More respite from Annenberg: Grilled sandwich from Hi-Rise with wingspans of Portobello, the festering reek of Gorgonzola, bacon, onions.

February 07, 2003

I'm sitting in front of my computer, looking out of the window at the flurry of furry white clusters and wisps sweeping across the sky (Nabokov has it best: "slow scintillant downcome"), while Ella and Louis croon "Stars Fell On Alabama". And for a moment, I picture a cosmic conflagration, an astral armageddon, celestial bodies ablaze and plummeting to earth, a flaming landscape, people being pummelled by asteroids, pyroclasts and other projectiles...

(Happiness is this, she thought)

I'm having the same stuff for lunch. The baguette has self-petrified. B thinks I may have mono (what is that, anyway?), but I can't be bothered to trudge to UHS in this divine weather.

The record stops. I put on A's Rhapsody in Blue, which makes a fitting soundtrack to snowfall. I must be imagining this, but the tempo of the snow flurries seems to fluctuate, stately and temperate during the sotto voce piano cadenzas, feral and frenetic during the full-orchestra reprises. Branches periodically collapse under the weight of deposited snow, creating a powder bloom in the air, and then this too flutters down to the ground in a shower.

Ah, I know, Debussy would make the perfect soundscape for snow. Now, what can I eat to fit in with the theme? Oeufs à la neige?

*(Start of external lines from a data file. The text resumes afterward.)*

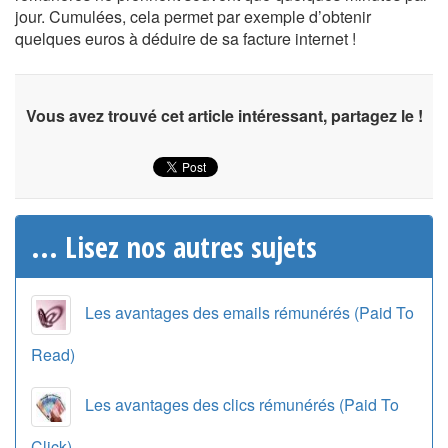
jour. Cumulées, cela permet par exemple d’obtenir
quelques euros à déduire de sa facture internet !
Vous avez trouvé cet article intéressant, partagez le !
... Lisez nos autres sujets
Les avantages des emails rémunérés (Paid To
Read)
Les avantages des clics rémunérés (Paid To
Click)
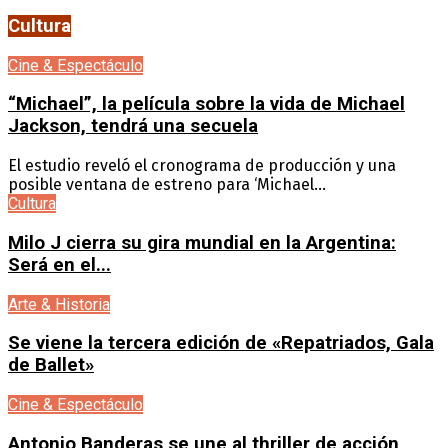
Cultura
Cine & Espectáculo
“Michael”, la película sobre la vida de Michael
Jackson, tendrá una secuela
El estudio reveló el cronograma de producción y una
posible ventana de estreno para ‘Michael...
Cultura
Milo J cierra su gira mundial en la Argentina:
Será en el...
Arte & Historia
Se viene la tercera edición de «Repatriados, Gala
de Ballet»
Cine & Espectáculo
Antonio Banderas se une al thriller de acción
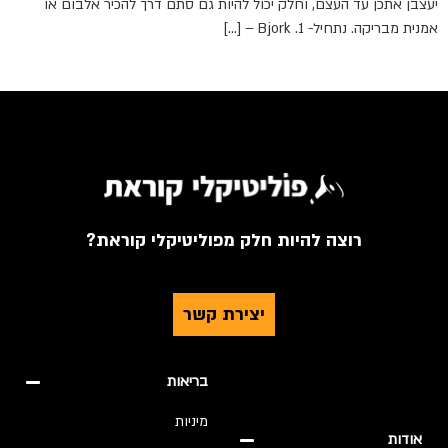
יעצבן אתכן עד העצם, וחלק יכול להיות גם סתם דרך להכיר אלבום או
אמנית מבריקה. נתחיל- 1. Bjork – […]
רוצה להיות חלק מפוליטיקלי קוראת?
יצירת קשר
בריאות
מיניות
אודות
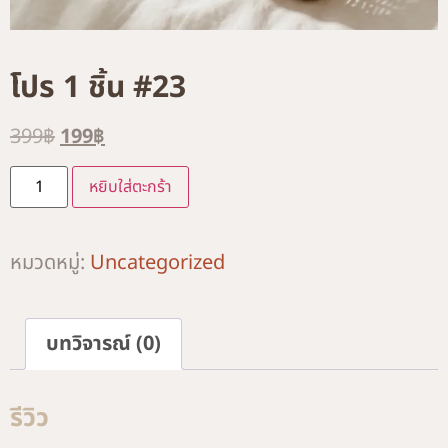
โปร 1 ชิ้น #23
399
฿
199
฿
Alternative:
หยิบใส่ตะกร้า
หมวดหมู่:
Uncategorized
บทวิจารณ์ (0)
รีวิว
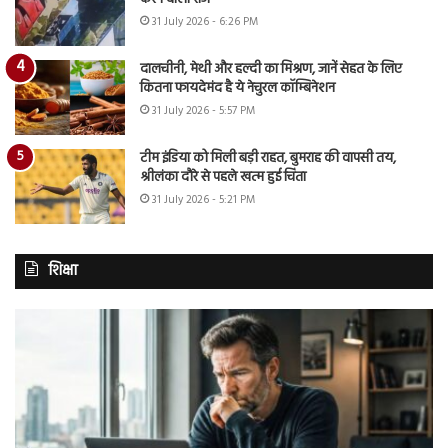
31 July 2026 - 6:26 PM
दालचीनी, मेथी और हल्दी का मिश्रण, जानें सेहत के लिए
कितना फायदेमंद है ये नेचुरल कॉम्बिनेशन
31 July 2026 - 5:57 PM
टीम इंडिया को मिली बड़ी राहत, बुमराह की वापसी तय,
श्रीलंका दौरे से पहले खत्म हुई चिंता
31 July 2026 - 5:21 PM
शिक्षा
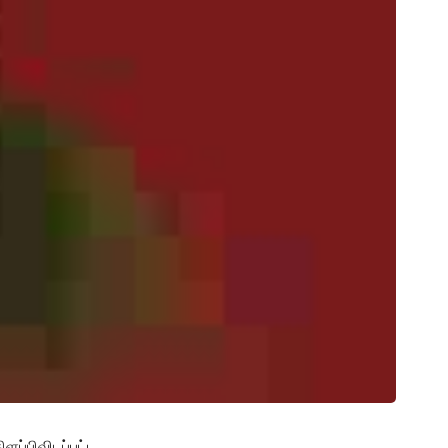
ப்பிவிடப்பட்ட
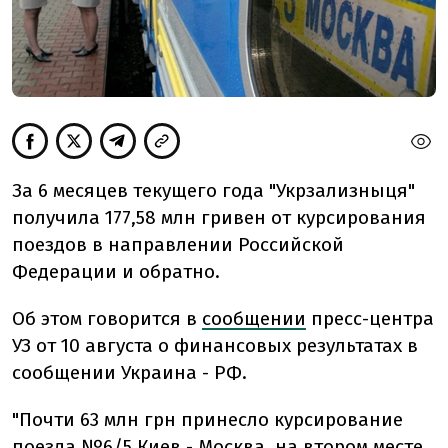
За 6 месяцев текущего года "Укрзализныця"
получила 177,58 млн гривен от курсирования
поездов в направлении Российской
Федерации и обратно.
Об этом говорится в
сообщении
пресс-центра
УЗ от 10 августа о финансовых результатах в
сообщении Украина - РФ.
"Почти 63 млн грн принесло курсирование
поезда №6/5 Киев - Москва, на втором месте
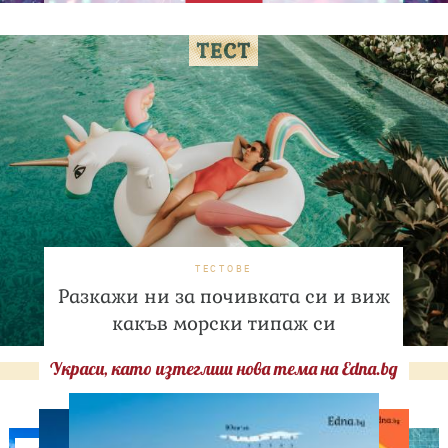
ТЕСТОВЕ
Разкажи ни за почивката си и виж
какъв морски типаж си
Украси, като изтеглиш нова тема на Edna.bg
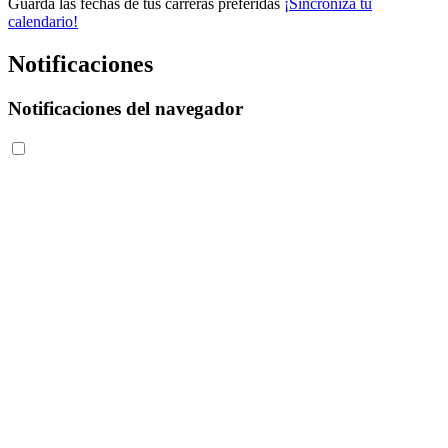
Guarda las fechas de tus carreras preferidas
¡Sincroniza tu
calendario!
Notificaciones
Notificaciones del navegador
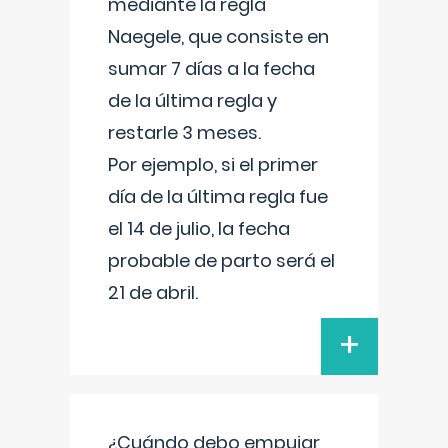
mediante la regla
Naegele, que consiste en
sumar 7 días a la fecha
de la última regla y
restarle 3 meses.
Por ejemplo, si el primer
día de la última regla fue
el 14 de julio, la fecha
probable de parto será el
21 de abril.
+
¿Cuándo debo empujar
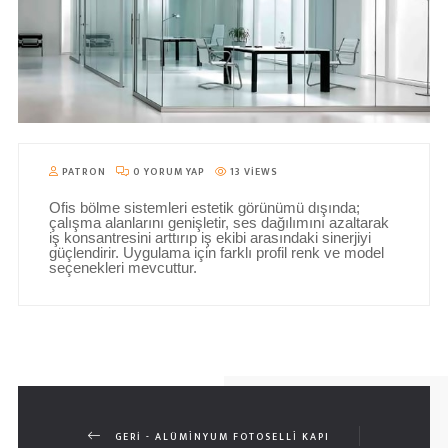
PATRON
0 YORUM YAP
13 VIEWS
Ofis bölme sistemleri estetik görünümü dışında;
çalışma alanlarını genişletir, ses dağılımını azaltarak
iş konsantresini arttırıp iş ekibi arasındaki sinerjiyi
güçlendirir. Uygulama için farklı profil renk ve model
seçenekleri mevcuttur.
GERI - ALÜMİNYUM FOTOSELLİ KAPI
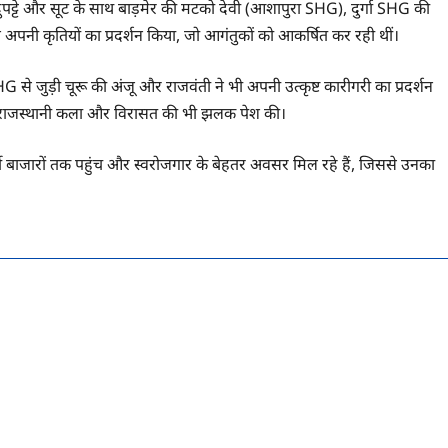
, दुपट्टे और सूट के साथ बाड़मेर की मटको देवी (आशापुरा SHG), दुर्गा SHG की
अपनी कृतियों का प्रदर्शन किया, जो आगंतुकों को आकर्षित कर रही थीं।
जुड़ी चूरू की अंजू और राजवंती ने भी अपनी उत्कृष्ट कारीगरी का प्रदर्शन
ल्कि राजस्थानी कला और विरासत की भी झलक पेश की।
्धी बाजारों तक पहुंच और स्वरोजगार के बेहतर अवसर मिल रहे हैं, जिससे उनका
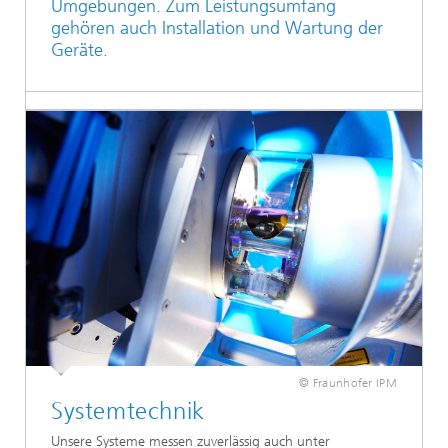
Umgebungen. Zum Leistungsumfang
gehören auch Installation und Wartung der
Geräte.
© Fraunhofer IPM
Systemtechnik
Unsere Systeme messen zuverlässig auch unter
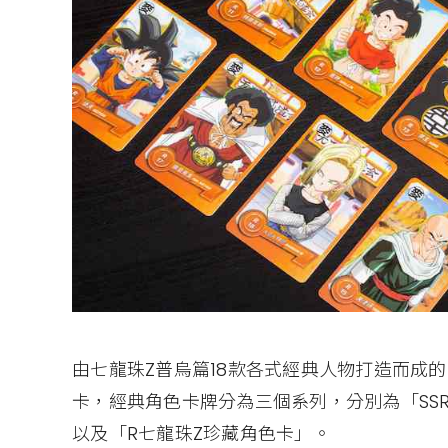
由七龍珠Z普烏篇18款各式經典人物打造而成
卡，經典角色卡牌分為三個系列，分別為「SSR
以及「R七龍珠Z珍藏角色卡」。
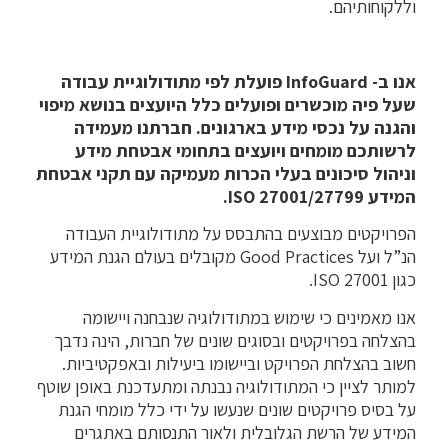
וללקוחותיהם.
אנו ב- InfoGuard פועלת לפי מתודולוגיית עבודה
שעל פיה מוכשרים ופועלים כלל היועצים בנושא מיפוי
והגנה על נכסי מידע בארגונים. חברתנו מעמידה
לרשותכם מומחים ויועצים בתחומי אבטחת מידע
וניהול סיכונים בעלי הכרות מעמיקה עם תקני אבטחת
המידע ISO 27001/27799.
הפרויקטים מבוצעים בהתבסס על מתודולוגיית העבודה
הנ”ל ועל Good Practices מקובלים בעולם הגנת המידע
כגון ISO 27001.
אנו מאמינים כי שימוש במתודולוגיה שנבחנה ויישומה
בהצלחה בפרויקטים ובסוגים שונים של חברות, הינה נדבך
חשוב בהצלחת הפרויקט וביישומו ביעילות ובאפקטיביות.
למותר לציין כי המתודולוגיה נבנתה ומתעדכנת באופן שוטף
על בסיס פרויקטים שונים שנעשו על ידי כלל מומחי הגנת
המידע של הרשת הגלובלית ולאור התנסותם באתגרים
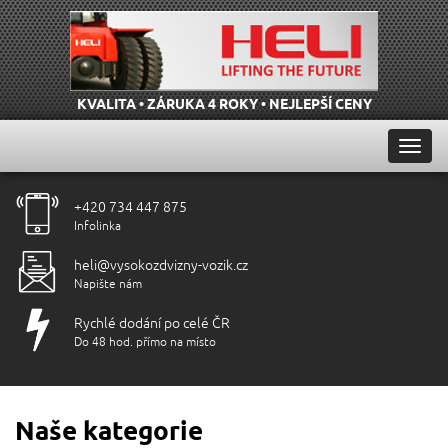
KVALITA • ZÁRUKA 4 ROKY • NEJLEPŠÍ CENY
Přep
navig
+420 734 447 875
Infolinka
heli@vysokozdvizny-vozik.cz
Napište nám
Rychlé dodání po celé ČR
Do 48 hod. přímo na místo
Naše kategorie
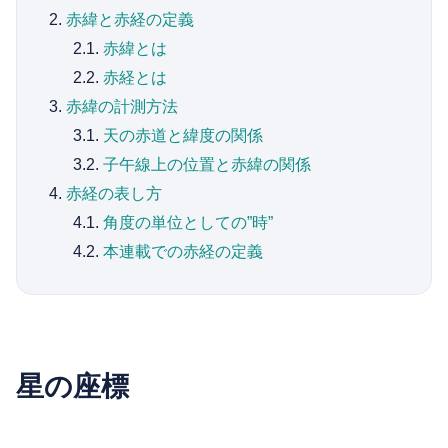
2.
赤緯と赤経の定義
2.1.
赤緯とは
2.2.
赤経とは
3.
赤緯の計測方法
3.1.
天の赤道と緯度の関係
3.2.
子午線上の位置と赤緯の関係
4.
赤経の表し方
4.1.
角度の単位としての”時”
4.2.
本連載での赤経の定義
星の座標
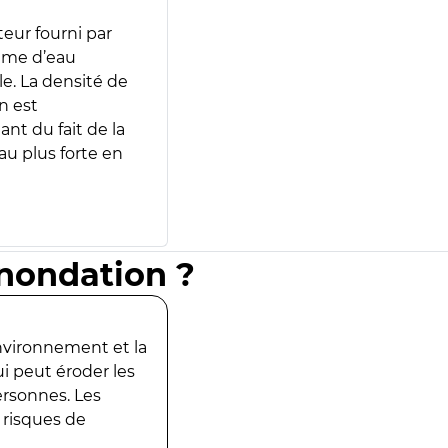
teur fourni par
lume d’eau
e. La densité de
n est
ant du fait de la
u plus forte en
inondation ?
environnement et la
ui peut éroder les
ersonnes. Les
 risques de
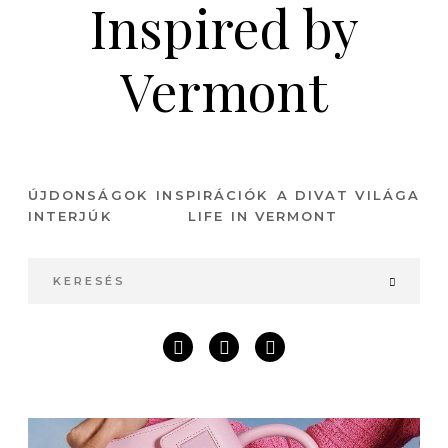
Inspired by
Vermont
ÚJDONSÁGOK
INSPIRÁCIÓK
A DIVAT VILÁGA
INTERJÚK
LIFE IN VERMONT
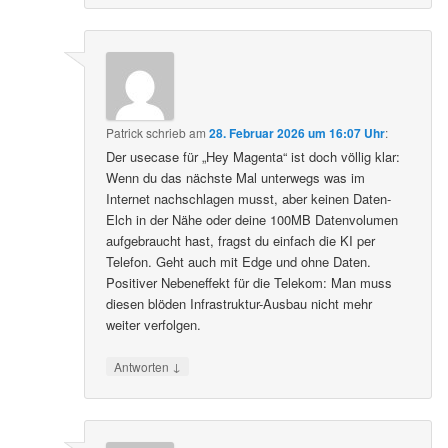
Patrick
schrieb
am
28. Februar 2026 um 16:07 Uhr
:
Der usecase für „Hey Magenta“ ist doch völlig klar:
Wenn du das nächste Mal unterwegs was im
Internet nachschlagen musst, aber keinen Daten-
Elch in der Nähe oder deine 100MB Datenvolumen
aufgebraucht hast, fragst du einfach die KI per
Telefon. Geht auch mit Edge und ohne Daten.
Positiver Nebeneffekt für die Telekom: Man muss
diesen blöden Infrastruktur-Ausbau nicht mehr
weiter verfolgen.
↓
Antworten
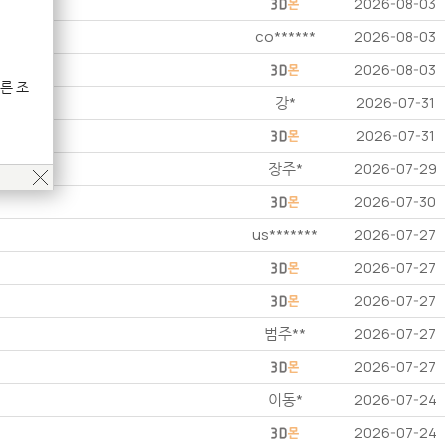
2026-08-03
co******
2026-08-03
2026-08-03
른 조
강*
2026-07-31
2026-07-31
장주*
2026-07-29
2026-07-30
us*******
2026-07-27
2026-07-27
2026-07-27
범주**
2026-07-27
2026-07-27
이동*
2026-07-24
2026-07-24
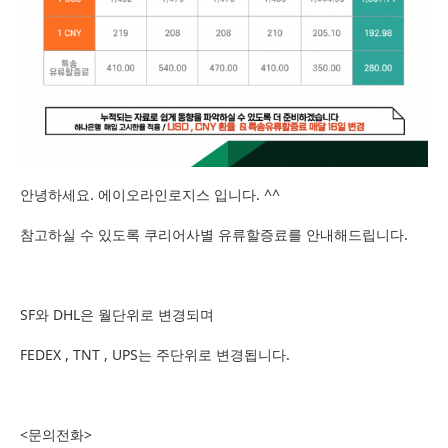
안녕하세요. 에이오라인로지스 입니다. ^^
참고하실 수 있도록 쿠리어사별 유류할증료를 안내해드립니다.
SF와 DHL은 월단위로 변경되며
FEDEX , TNT , UPS는 주단위로 변경됩니다.
<문의전화>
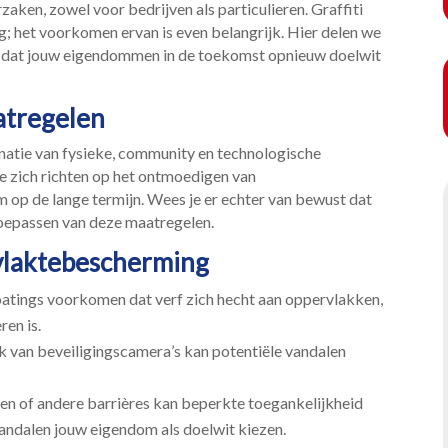
zaken, zowel voor bedrijven als particulieren.​ Graffiti
ng; het voorkomen ervan is even belangrijk.​ Hier delen we
n dat jouw eigendommen in de toekomst opnieuw doelwit
atregelen
natie van fysieke, community en technologische
ie zich richten op het ontmoedigen van
 op de lange termijn.​ Wees je er echter van bewust dat
 toepassen van deze maatregelen.​
rvlaktebescherming
atings voorkomen dat verf zich hecht aan oppervlakken,
en is.​
 van beveiligingscamera’s kan potentiële vandalen
en of andere barrières kan beperkte toegankelijkheid
andalen jouw eigendom als doelwit kiezen.​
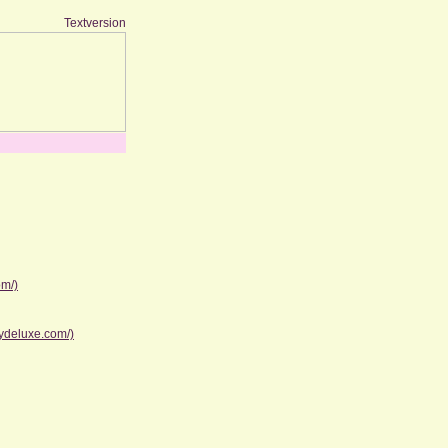
Textversion
om/)
ydeluxe.com/)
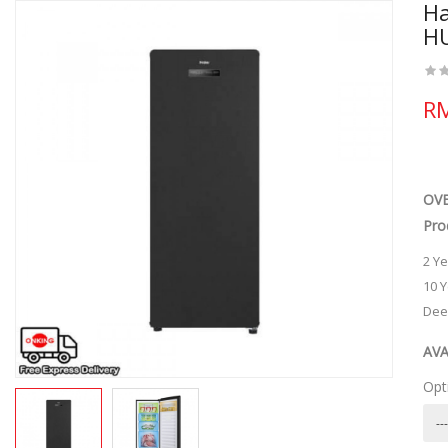
Ha
H
RM
OV
Pro
2 Y
10 
Deep
AV
Opt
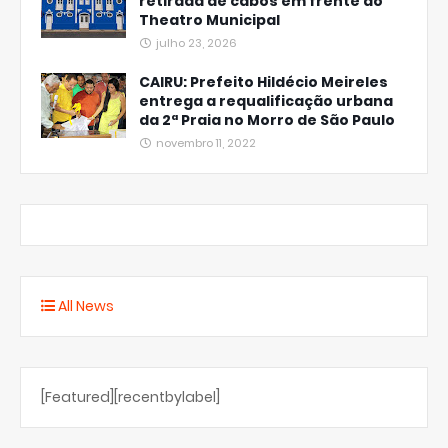
retirada de cabos em frente ao
Theatro Municipal
julho 23, 2026
CAIRU: Prefeito Hildécio Meireles
entrega a requalificação urbana
da 2ª Praia no Morro de São Paulo
novembro 11, 2022
All News
[Featured][recentbylabel]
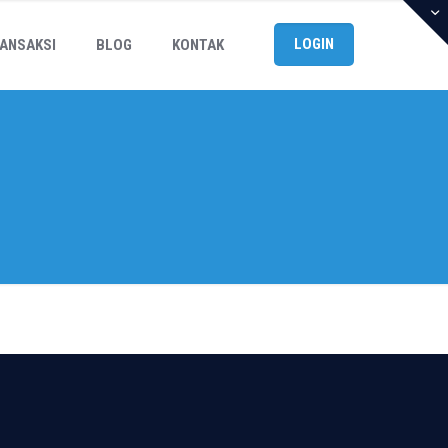
LOGIN
ANSAKSI
BLOG
KONTAK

One day in JC2 assembly, after the death of two canoeists (sailors? can't remember) was announced and a minute of silence was requested, the most rapid pencil sketch of rain (Nabokov again) fell onto the bowed heads. The heavens wept. A pathetic fallacy in real life.

February 06, 2003

So Thursdays I have Expos from 10 to 11, and then I'm done. I squirmed around on my bed for a bit, wracked by phlegmy coughs and little sniffles, and then I made the cold, windy but sunny 15-minute walk to Bread and Circus off Central Square. I'd thought that I'd just grab some small lunch/tea things, but I ended up tottering back to the dorm under the weight of three big paper bags. I assembled lunch/tea:

Baguette, organic
Olive oil
Tomatoes, Canadian
Bocconcini, fragile bouncy balled foeti swimming in amniotic fluid
Assorted olives
Roasted red peppers, something wrong about this, suan-meish; bad vinegar?
Parsley scallion hummus
Honey dijon kettle chips (only 1.19!)

I passed on the Dalmatian tapenade.

Not a very economical option though; having spent 42 bucks on effectively nothing (these were nothing-groceries, little indulgences to fill my spare time and stomach space, smallish canapé/antipasto items, as opposed to real-groceries, like whole chickens, large pieces of offal, bundles of bak choy, etc). Still, I am assured of nice breakfasts for at least the next two days. Baguette (a little stale by then, but no matter), ashtray of olive oil (found a use for it at last!), couple of choice olives for salt counterpoint, glass of juice. Austere early-morning luxury away from Annenberg.